Dhoti, a long piece of unstitched cloth worn over the lower-half of the body in Southeast Asia, is back in the limelight here as a group of dhoti admirers in the UAE and Gulf countries are organising the World Dhoti Day today (January 1, 2012) as part of a campaign to restore the lost glory of the traditional dress, used by millions across Asia and Africa.
A group of Non-Resident Indians in the UAE, Union of Traditions, said they celebrate New Year as the World Dhoti Day, to increase awareness about the commonly-worn dress.
The group urged senior executives and officials from India and other Southeast Asian countries to wear dhoti at least once a month and particularly on January 1, 2012 when hundreds of Indians here will be wearing the traditional dress.
The group is also in touch with organisations and expatriates from other dhoti wearing nations like Sri Lanka, Bangladesh, Kenya, Nepal and other countries to participate in the World Dhoti Day. The event will be organised strictly following the UAE rules and regulations and the Asian families are urged to teach their children how to wear a dhoti.
Dhothi, Veshti or Pancha are traditionally considered formal dress in India, Pakistan, Bangladesh and Sri Lanka. The 4.5 meters long unstitched white cloth is worn around the waist and legs and knotted at the waist. In South India, it is worn on all special occasions, festivals and celebrations.
The proponents of this traditional dress said that media has created a wrong notion that dhoti or lungi is banned in Sharjah.
“There is no such official ban on dhotis. The ban is only for people who use lungis while visiting government offices. Otherwise there is no ban on wearing lungi in Sharjah,” said Advocate Aji Kuriakose.

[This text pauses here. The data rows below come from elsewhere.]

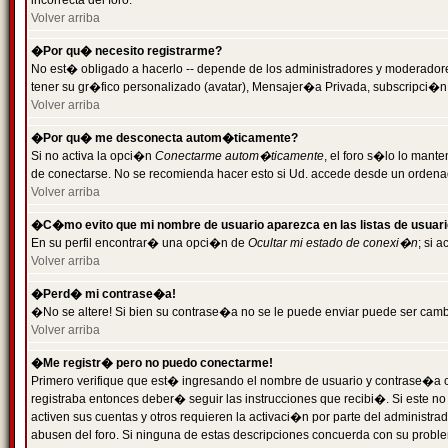
incorrecta del foro.
Volver arriba
�Por qu� necesito registrarme?
No est� obligado a hacerlo -- depende de los administradores y moderadores
tener su gr�fico personalizado (avatar), Mensajer�a Privada, subscripci�n
Volver arriba
�Por qu� me desconecta autom�ticamente?
Si no activa la opci�n
Conectarme autom�ticamente
, el foro s�lo lo man
de conectarse. No se recomienda hacer esto si Ud. accede desde un ordenador
Volver arriba
�C�mo evito que mi nombre de usuario aparezca en las listas de usuar
En su perfil encontrar� una opci�n de
Ocultar mi estado de conexi�n
; si 
Volver arriba
�Perd� mi contrase�a!
�No se altere! Si bien su contrase�a no se le puede enviar puede ser camb
Volver arriba
�Me registr� pero no puedo conectarme!
Primero verifique que est� ingresando el nombre de usuario y contrase�a co
registraba entonces deber� seguir las instrucciones que recibi�. Si este no
activen sus cuentas y otros requieren la activaci�n por parte del administra
abusen del foro. Si ninguna de estas descripciones concuerda con su problem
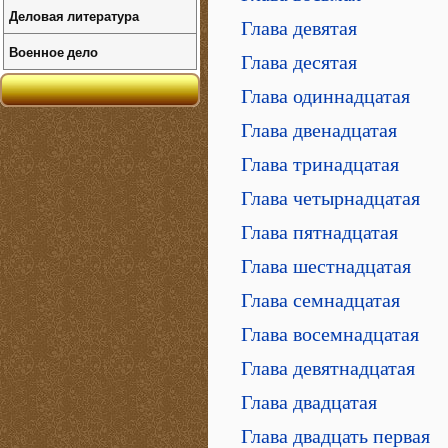
Деловая литература
Глава девятая
Военное дело
Глава десятая
Глава одиннадцатая
Глава двенадцатая
Глава тринадцатая
Глава четырнадцатая
Глава пятнадцатая
Глава шестнадцатая
Глава семнадцатая
Глава восемнадцатая
Глава девятнадцатая
Глава двадцатая
Глава двадцать первая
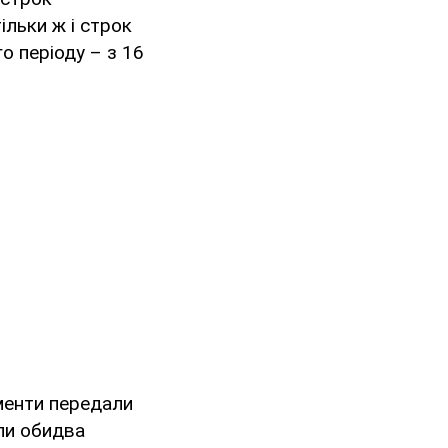
ільки ж і строк
го періоду – з 16
менти передали
али обидва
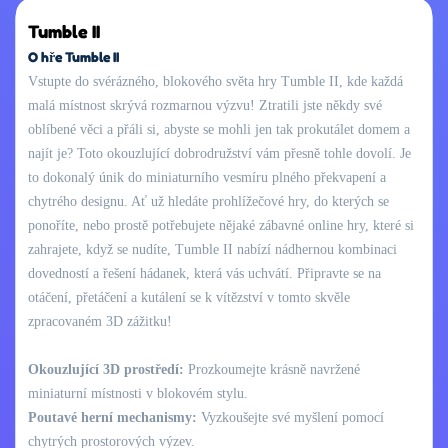
Tumble II
O hře Tumble II
Vstupte do svérázného, blokového světa hry Tumble II, kde každá
malá místnost skrývá rozmarnou výzvu! Ztratili jste někdy své
oblíbené věci a přáli si, abyste se mohli jen tak prokutálet domem a
najít je? Toto okouzlující dobrodružství vám přesně tohle dovolí. Je
to dokonalý únik do miniaturního vesmíru plného překvapení a
chytrého designu. Ať už hledáte prohlížečové hry, do kterých se
ponoříte, nebo prostě potřebujete nějaké zábavné online hry, které si
zahrajete, když se nudíte, Tumble II nabízí nádhernou kombinaci
dovedností a řešení hádanek, která vás uchvátí. Připravte se na
otáčení, přetáčení a kutálení se k vítězství v tomto skvěle
zpracovaném 3D zážitku!
Okouzlující 3D prostředí:
Prozkoumejte krásně navržené
miniaturní místnosti v blokovém stylu.
Poutavé herní mechanismy:
Vyzkoušejte své myšlení pomocí
chytrých prostorových výzev.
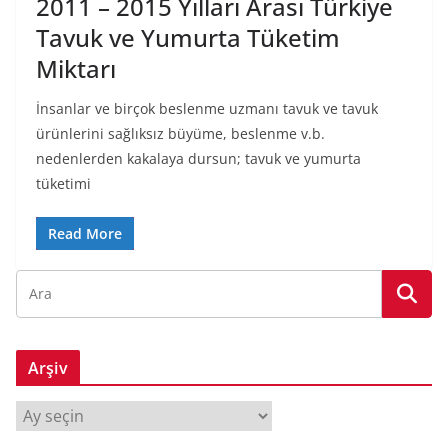
2011 – 2015 Yılları Arası Türkiye
Tavuk ve Yumurta Tüketim
Miktarı
İnsanlar ve birçok beslenme uzmanı tavuk ve tavuk
ürünlerini sağlıksız büyüme, beslenme v.b.
nedenlerden kakalaya dursun; tavuk ve yumurta
tüketimi
Read More
Arşiv
A
r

A cinema house in Al Qouz recently issued a warning that visitors coming in lungi will not be allowed in the theatres. Chandran Ayancherry, CEO of a company in Dubai, said he, his family members and friends would participate in the campaign. “It is not possible to wear dhoti every day due to the dress code in offices here. However, on the New Year day, we will abandon trousers, suits and ties for the sake of traditional dhoti. Many such cultural signs are disappearing.”